Money Smarts Blog

Life happens. Be prepared with an emergency fund.

Jun 30, 2022 || Amy Rockwell, Remote Delivery Director

Woman changing tire

Are you prepared if your furnace or air conditioner breaks? Or if a flat tire leaves you stranded on the side of the road? How about an unexpected trip to the Animal Emergency Center when your dog's gotten into chocolate? And a job loss?

You get the point. Life happens. Here are some tips to be prepared for when financial emergencies strike.

How much should I save?

Start manageable. Set aside $1,000 as quickly as you can. Think of this as your starter fund. It’s an amount that can cover most minor emergencies (flat tire, hot water heater, insurance deductibles for urgent or emergency care, etc.) and can be saved in 90 days to a year. Do a quick search for “$1,000 emergency fund challenge” and you’ll find several free downloadable trackers.

Once you hit $1,000, go ahead and congratulate yourself … but don’t stop there. Most financial experts suggest that your full emergency fund should equal three to six months of your expenses.

Get out the calculator and figure out your monthly expenses. Multiple that by three and make that your next goal. Once you’ve reached that – double it. You’ve got this!

Where should I save?

An emergency fund will keep you from tacking on interest-based credit card debt or tapping into your retirement account. Your emergency fund needs to be accessible. It can be tempting to put this fund into a CD to earn more interest, but then you’ll be faced with an early-withdrawal penalty fee if there’s an emergency and you need to use it (after all, that's what an emergency fund is for).

Ideally, you want to build your emergency fund in an interest-bearing Money Market or savings account. This account should be separate from your general savings account. Consider one an opportunity account and the second your emergency account.

Use your opportunity account to save for:

  • A new car
  • A much-needed vacation
  • Down payment on your dream home
  • College (for you or your kids)

Use the emergency account to be prepared for:

  • Auto repairs
  • Replacing a stolen passport
  • Radon mitigation
  • Losing your job

When is it okay to dip into my emergency fund?

Your emergency fund should ONLY be used for unexpected emergencies.

If that’s too vague, only dip into your emergency fund if you can answer “yes” to these three questions:

  1. Is it unexpected?
  2. Is it necessary?
  3. Is it urgent?

As life happens and you deplete these funds, be sure you’re building the account back up as soon as you’re able.

How do I build my emergency fund?

  • Make a budget and stick to it.

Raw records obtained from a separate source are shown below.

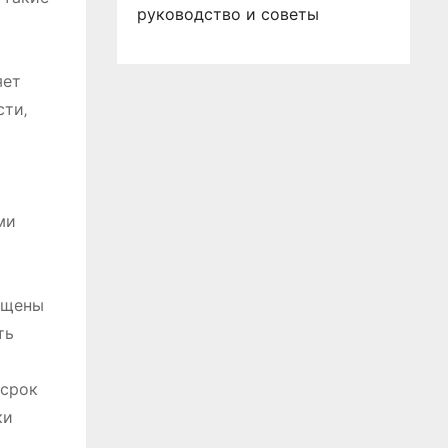
руководство и советы
яет
сти‚
х
ми
ащены
ть
 срок
ки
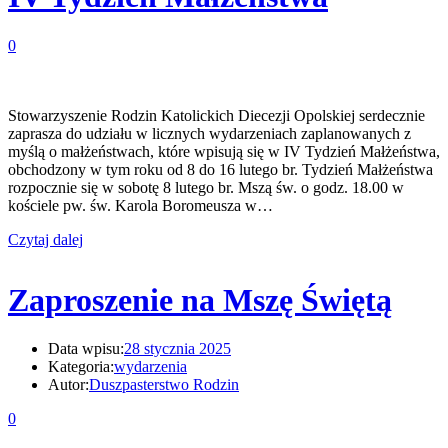
0
Stowarzyszenie Rodzin Katolickich Diecezji Opolskiej serdecznie
zaprasza do udziału w licznych wydarzeniach zaplanowanych z
myślą o małżeństwach, które wpisują się w IV Tydzień Małżeństwa,
obchodzony w tym roku od 8 do 16 lutego br. Tydzień Małżeństwa
rozpocznie się w sobotę 8 lutego br. Mszą św. o godz. 18.00 w
kościele pw. św. Karola Boromeusza w…
Czytaj dalej
Zaproszenie na Mszę Świętą
Data wpisu:
28 stycznia 2025
Kategoria:
wydarzenia
Autor:
Duszpasterstwo Rodzin
0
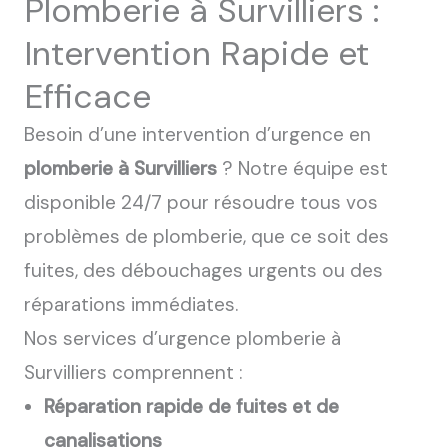
Plomberie à Survilliers :
Intervention Rapide et
Efficace
Besoin d’une intervention d’urgence en
plomberie à Survilliers
? Notre équipe est
disponible 24/7 pour résoudre tous vos
problèmes de plomberie, que ce soit des
fuites, des débouchages urgents ou des
réparations immédiates.
Nos services d’urgence plomberie à
Survilliers comprennent :
Réparation rapide de fuites et de
canalisations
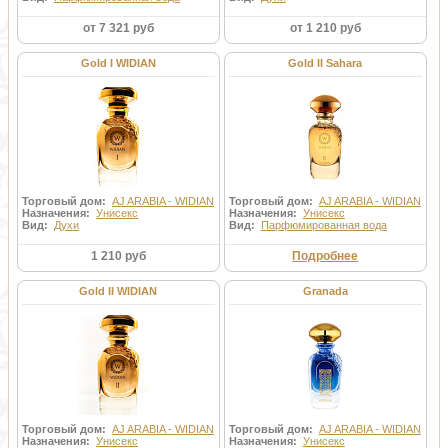
от 7 321 руб
от 1 210 руб
Gold I WIDIAN
Gold II Sahara
Торговый дом:
AJ ARABIA - WIDIAN
Торговый дом:
AJ ARABIA - WIDIAN
Назначения:
Унисекс
Назначения:
Унисекс
Вид:
Духи
Вид:
Парфюмированная вода
1 210 руб
Подробнее
Gold II WIDIAN
Granada
Торговый дом:
AJ ARABIA - WIDIAN
Торговый дом:
AJ ARABIA - WIDIAN
Назначения:
Унисекс
Назначения:
Унисекс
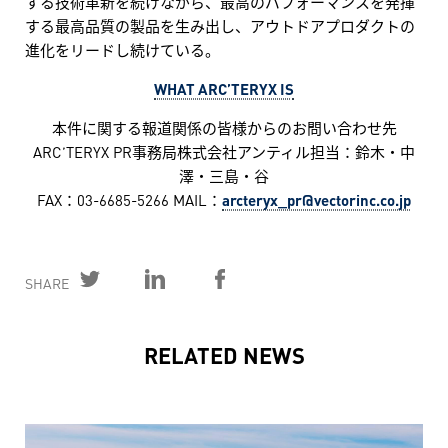
する技術革新を続けながら、最高のパフォーマンスを発揮
する最高品質の製品を生み出し、アウトドアプロダクトの
進化をリードし続けている。
WHAT ARC’TERYX IS
本件に関する報道関係の皆様からのお問い合わせ先
ARC’TERYX PR事務局株式会社アンティル担当：鈴木・中
澤・三島・谷
FAX：03-6685-5266 MAIL：
arcteryx_pr@vectorinc.co.jp
SHARE
RELATED NEWS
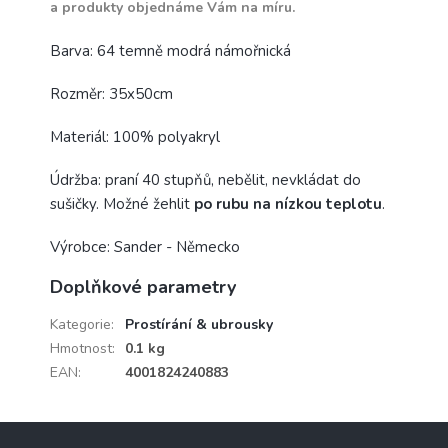
a produkty objednáme Vám na míru.
Barva: 64 temně modrá námořnická
Rozměr: 35x50cm
Materiál: 100% polyakryl
Údržba: praní 40 stupňů, nebělit, nevkládat do
sušičky. Možné žehlit
po rubu na nízkou teplotu
.
Výrobce: Sander - Německo
Doplňkové parametry
Kategorie
:
Prostírání & ubrousky
Hmotnost
:
0.1 kg
EAN
:
4001824240883
Z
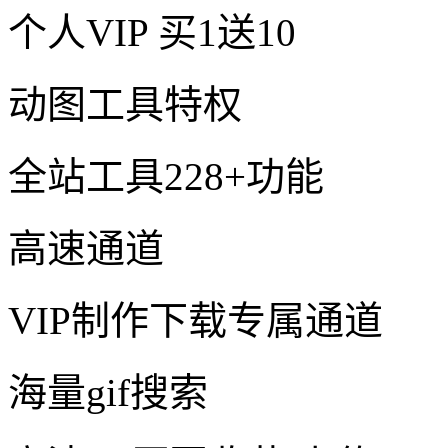
个人VIP
买1送10
动图工具特权
全站工具228+功能
高速通道
VIP制作下载专属通道
海量gif搜索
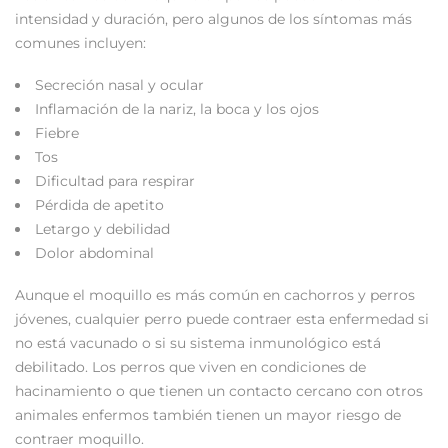
intensidad y duración, pero algunos de los síntomas más
comunes incluyen:
Secreción nasal y ocular
Inflamación de la nariz, la boca y los ojos
Fiebre
Tos
Dificultad para respirar
Pérdida de apetito
Letargo y debilidad
Dolor abdominal
Aunque el moquillo es más común en cachorros y perros
jóvenes, cualquier perro puede contraer esta enfermedad si
no está vacunado o si su sistema inmunológico está
debilitado. Los perros que viven en condiciones de
hacinamiento o que tienen un contacto cercano con otros
animales enfermos también tienen un mayor riesgo de
contraer moquillo.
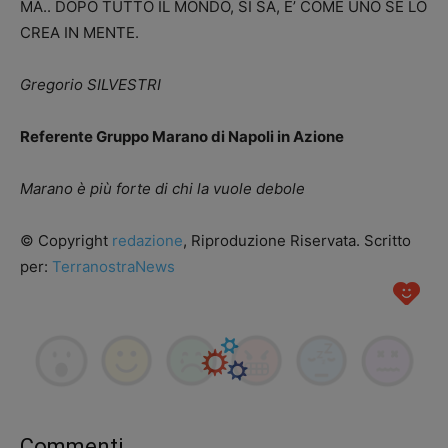
MA.. DOPO TUTTO IL MONDO, SI SA, E’ COME UNO SE LO
CREA IN MENTE.
Gregorio SILVESTRI
Referente Gruppo Marano di Napoli in Azione
Marano è più forte di chi la vuole debole
© Copyright
redazione
, Riproduzione Riservata. Scritto
per:
TerranostraNews
Commenti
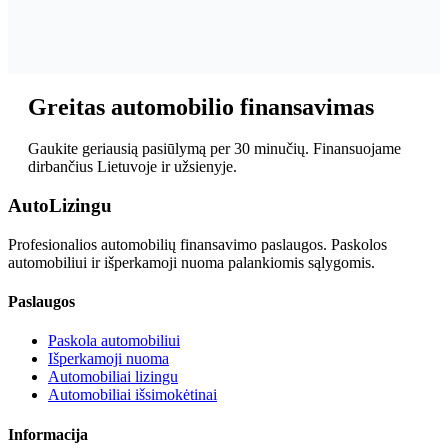
Greitas automobilio finansavimas
Gaukite geriausią pasiūlymą per 30 minučių. Finansuojame
dirbančius Lietuvoje ir užsienyje.
Auto
Lizingu
Profesionalios automobilių finansavimo paslaugos. Paskolos
automobiliui ir išperkamoji nuoma palankiomis sąlygomis.
Paslaugos
Paskola automobiliui
Išperkamoji nuoma
Automobiliai lizingu
Automobiliai išsimokėtinai
Informacija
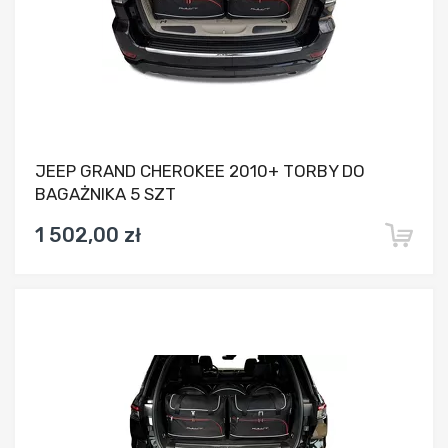
JEEP GRAND CHEROKEE 2010+ TORBY DO
BAGAŻNIKA 5 SZT
1 502,00 zł
Dodaj do porównania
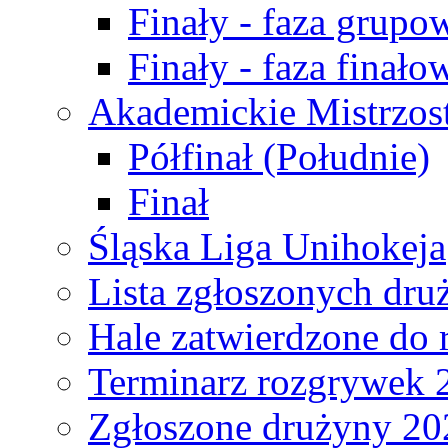
Finały - faza grupo
Finały - faza finało
Akademickie Mistrzos
Półfinał (Południe)
Finał
Śląska Liga Unihokeja
Lista zgłoszonych dru
Hale zatwierdzone do
Terminarz rozgrywek 
Zgłoszone drużyny 20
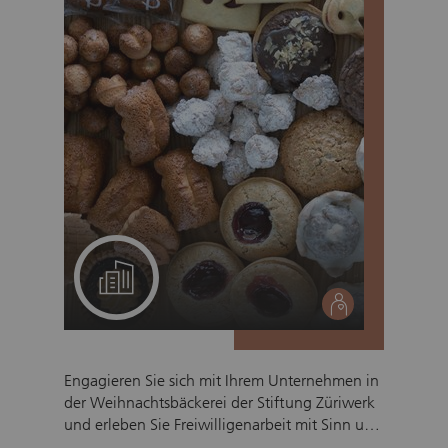
Ein Projekt für Ihr Team
social
Engagieren Sie sich mit Ihrem Unternehmen in
der Weihnachtsbäckerei der Stiftung Züriwerk
und erleben Sie Freiwilligenarbeit mit Sinn und
Wirkung. Gemeinsam mit Menschen mit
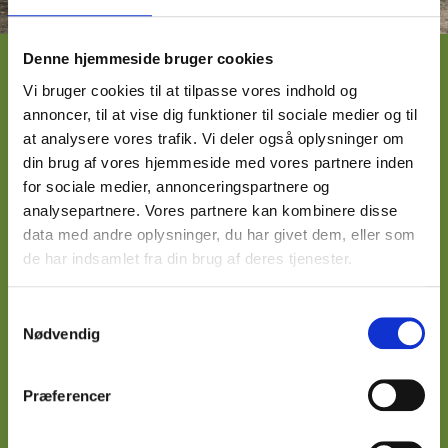
Denne hjemmeside bruger cookies
HVAD ER DINE BEHOV?
Vi bruger cookies til at tilpasse vores indhold og
Drømmer du om
annoncer, til at vise dig funktioner til sociale medier og til
at analysere vores trafik. Vi deler også oplysninger om
din brug af vores hjemmeside med vores partnere inden
for sociale medier, annonceringspartnere og
Vi løser alle former for snedker- og
analysepartnere. Vores partnere kan kombinere disse
tømreropgaver. Uanset om opgaven er
data med andre oplysninger, du har givet dem, eller som
enkel eller kompliceret, står vi klar til at
de har indsamlet fra din brug af deres tjenester.
udføre arbejdet efter alle kunstens regler.
Vi lægger vægt på et grundigt forarbejde,
Samtykkevalg
hvor vi sammen med vores kunder finder
Nødvendig
frem til den bedste løsning.
Præferencer
KONTAKT OS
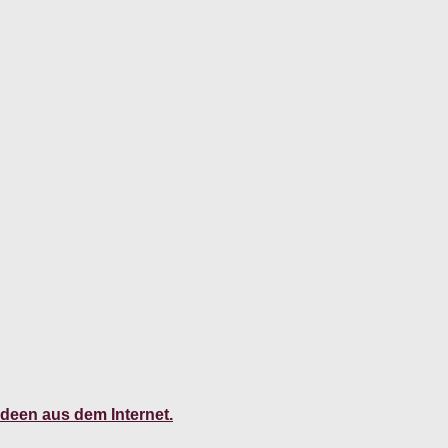
Ideen aus dem Internet.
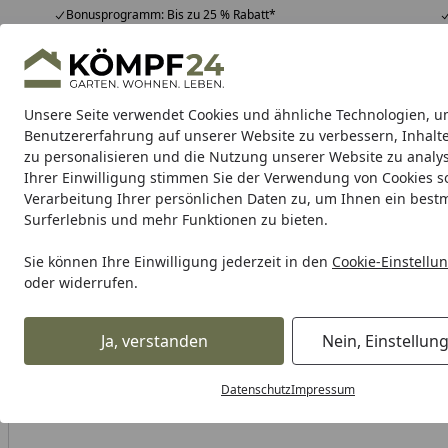
Bonusprogramm: Bis zu 25 % Rabatt*
Hotline
07051 / 9 22 22
4,81
/ 5
Mo-Fr. 8-16 Uhr
25.958 Bewertungen
Unsere Seite verwendet Cookies und ähnliche Technologien, u
Alle Produkte
Highlights
Tipps & Tricks
Alle Produkte
Benutzererfahrung auf unserer Website zu verbessern, Inhalt
zu personalisieren und die Nutzung unserer Website zu analys
Ihrer Einwilligung stimmen Sie der Verwendung von Cookies s
Tierbedarf & Tiernahrung
Hunde
Katzen
Kleint
Verarbeitung Ihrer persönlichen Daten zu, um Ihnen ein best
Surferlebnis und mehr Funktionen zu bieten.
Karibu Pools inkl. gra
Sie können Ihre Einwilligung jederzeit in den
Cookie-Einstellu
oder widerrufen.
Dein Traumpool im Sorglos-Paket: F
Ja, verstanden
Nein, Einstellun
Tierbedarf & Tiernahrung
Hundebedarf
Halsbänder, Le
Startseite
Datenschutz
Impressum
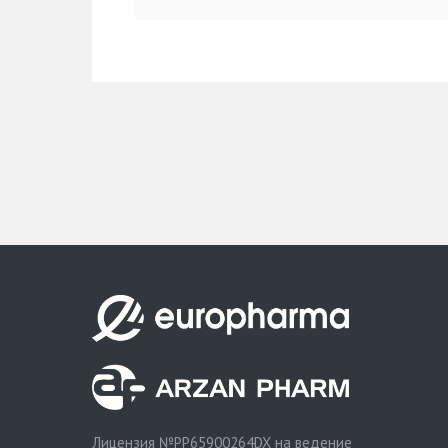
Лицензия
№PP65900264DX
на ведение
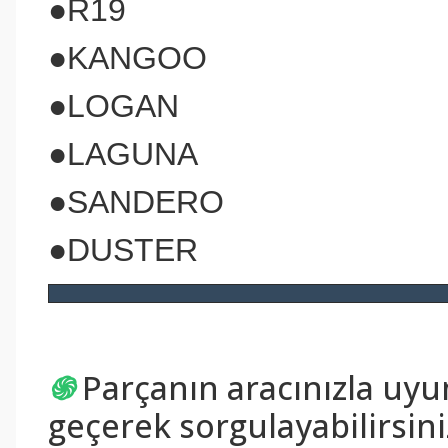
●R19
●KANGOO
●LOGAN
●LAGUNA
●SANDERO
●DUSTER
֍
Parçanın aracınızla uy
geçerek sorgulayabilirsini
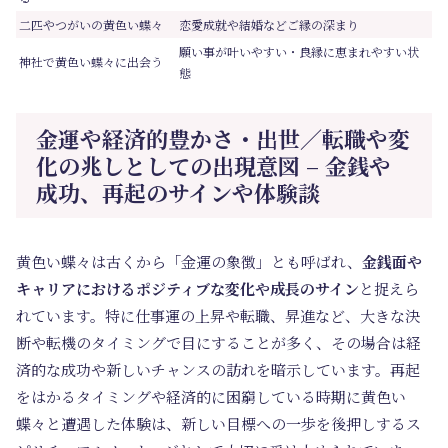
二匹やつがいの黄色い蝶々
恋愛成就や結婚などご縁の深まり
願い事が叶いやすい・良縁に恵まれやすい状
神社で黄色い蝶々に出会う
態
金運や経済的豊かさ・出世／転職や変
化の兆しとしての出現意図 – 金銭や
成功、再起のサインや体験談
黄色い蝶々は古くから「金運の象徴」とも呼ばれ、
金銭面や
キャリアにおけるポジティブな変化や成長のサイン
と捉えら
れています。特に仕事運の上昇や転職、昇進など、大きな決
断や転機のタイミングで目にすることが多く、その場合は経
済的な成功や新しいチャンスの訪れを暗示しています。再起
をはかるタイミングや経済的に困窮している時期に黄色い
蝶々と遭遇した体験は、新しい目標への一歩を後押しするス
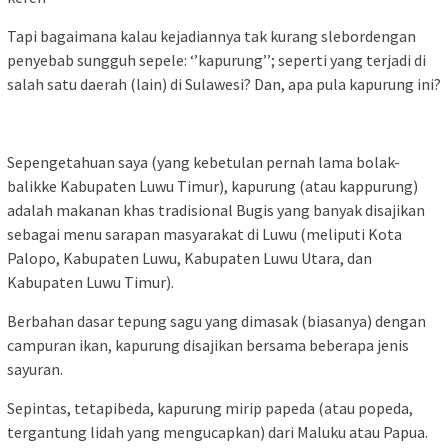
Tapi bagaimana kalau kejadiannya tak kurang slebordengan
penyebab sungguh sepele: ‘’kapurung’’; seperti yang terjadi di
salah satu daerah (lain) di Sulawesi? Dan, apa pula kapurung ini?
Sepengetahuan saya (yang kebetulan pernah lama bolak-
balikke Kabupaten Luwu Timur), kapurung (atau
kappurung
)
adalah makanan khas tradisional Bugis yang banyak disajikan
sebagai menu sarapan masyarakat di Luwu (meliputi Kota
Palopo, Kabupaten Luwu, Kabupaten Luwu Utara, dan
Kabupaten Luwu Timur).
Berbahan dasar tepung sagu yang dimasak (biasanya) dengan
campuran ikan, kapurung disajikan bersama beberapa jenis
sayuran.
Sepintas, tetapibeda, kapurung mirip papeda (atau popeda,
tergantung lidah yang mengucapkan) dari Maluku atau Papua.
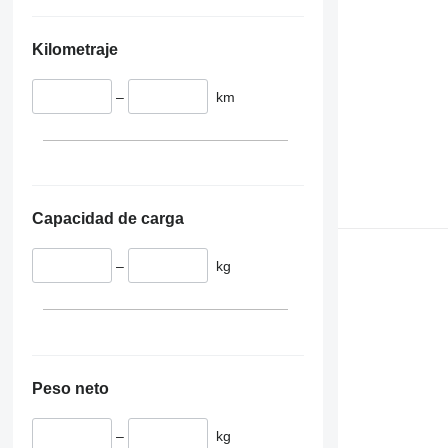
Kilometraje
–
km
Capacidad de carga
–
kg
Peso neto
–
kg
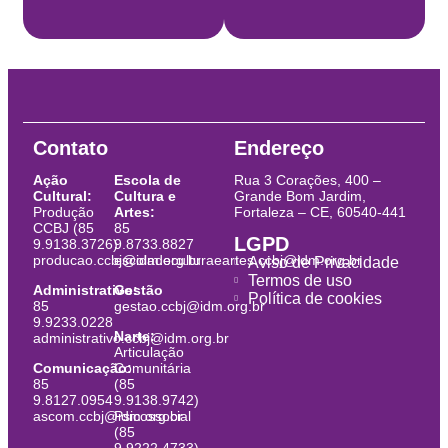
Contato
Endereço
Ação
Escola de
Rua 3 Corações, 400 –
Cultural:
Cultura e
Grande Bom Jardim,
Produção
Artes:
Fortaleza – CE, 60540-441
CCBJ (85
85
LGPD
9.9138.3726)
9.8733.8827
producao.ccbj@idm.org.br
escoladeculturaeartes.ccbj@idm.org.br
Aviso de Privacidade
Termos de uso
Administrativo:
Gestão
Política de cookies
85
gestao.ccbj@idm.org.br
9.9233.0228
Narte:
administrativo.ccbj@idm.org.br
Articulação
Comunicação:
Comunitária
85
(85
9.8127.0954
9.9138.9742)
ascom.ccbj@idm.org.br
Psicossocial
(85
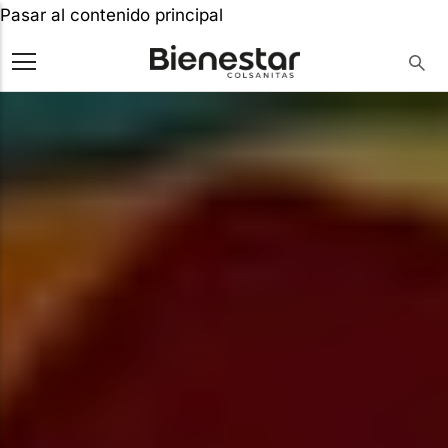
Pasar al contenido principal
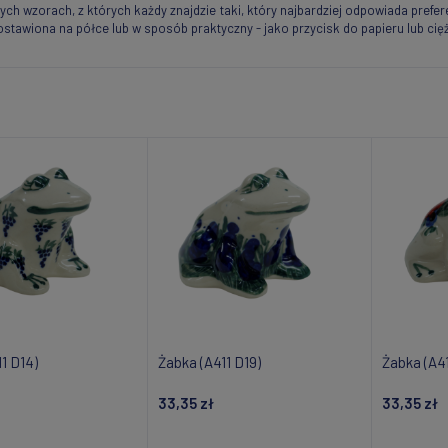
ch wzorach, z których każdy znajdzie taki, który najbardziej odpowiada prefe
awiona na półce lub w sposób praktyczny - jako przycisk do papieru lub cięż
1 D14)
Żabka (A411 D19)
Żabka (A4
33,35 zł
33,35 zł
daj do koszyka
Dodaj do koszyka
Do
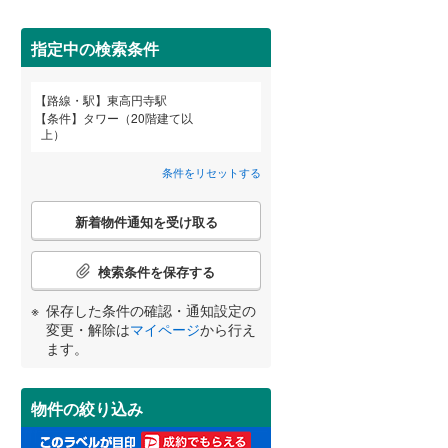
田沢湖線
(
1
)
指定中の検索条件
八戸線
(
0
)
磐越西線
(
1
)
路線・駅
東高円寺駅
宮崎
鹿児島
沖縄
条件
タワー（20階建て以
2階以上
（
7
）
陸羽西線
(
0
)
上）
左沢線
(
0
)
条件をリセットする
最上階
（
0
）
津軽線
(
0
)
こ
する
る
条件をリセットする
条件をリセットする
条件をリセットする
条件をリセットする
条件をリセットする
条件をリセットする
新着物件通知を受け取る
の
信越本線
(
0
)
検
索
検索条件を保存する
弥彦線
(
0
)
制震構造
（
0
）
条
件
保存した条件の確認・通知設定の
総武本線
(
16
)
低層マンション（4階建て以
で
変更・解除は
マイページ
から行え
下）
（
0
）
通
ます。
知
京葉線
(
70
)
を
受
久留里線
(
0
)
物件の絞り込み
け
小学校まで1km以内
（
5
）
取
山手線
(
409
)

Review and update your budget often.
    • Evaluate recurring payments. Entertainment streaming can be a less expensive option than cable, but not if you subscribe to every streaming option available.
    • Turn off auto-reload option. While it may be convenient that Starbucks will charge your credit card and auto-reload your gift cards, they’re helping you spend rather than save.
    • Cook at home rather than eating out.
  • Sell something. Look around your home; there’s bound to be something collecting dust that can be quickly converted to cash. Apps, such as OfferUp and Facebook swap groups may be more conducive to quick savings rather than stock piling items to wait for a garage sale.
  • Get a second job. It may not be appealing to add hours to your work week, but a second job doesn’t have to be permanent. Once you’ve reached your emergency fund goal, reassess your financial situation and decide if it’s time to quit.
  • Consider a side hustle that doesn’t have the same pressure of set hours that a second job can have. Babysit, house sit, care for pets. Answer online surveys or participate in focus groups.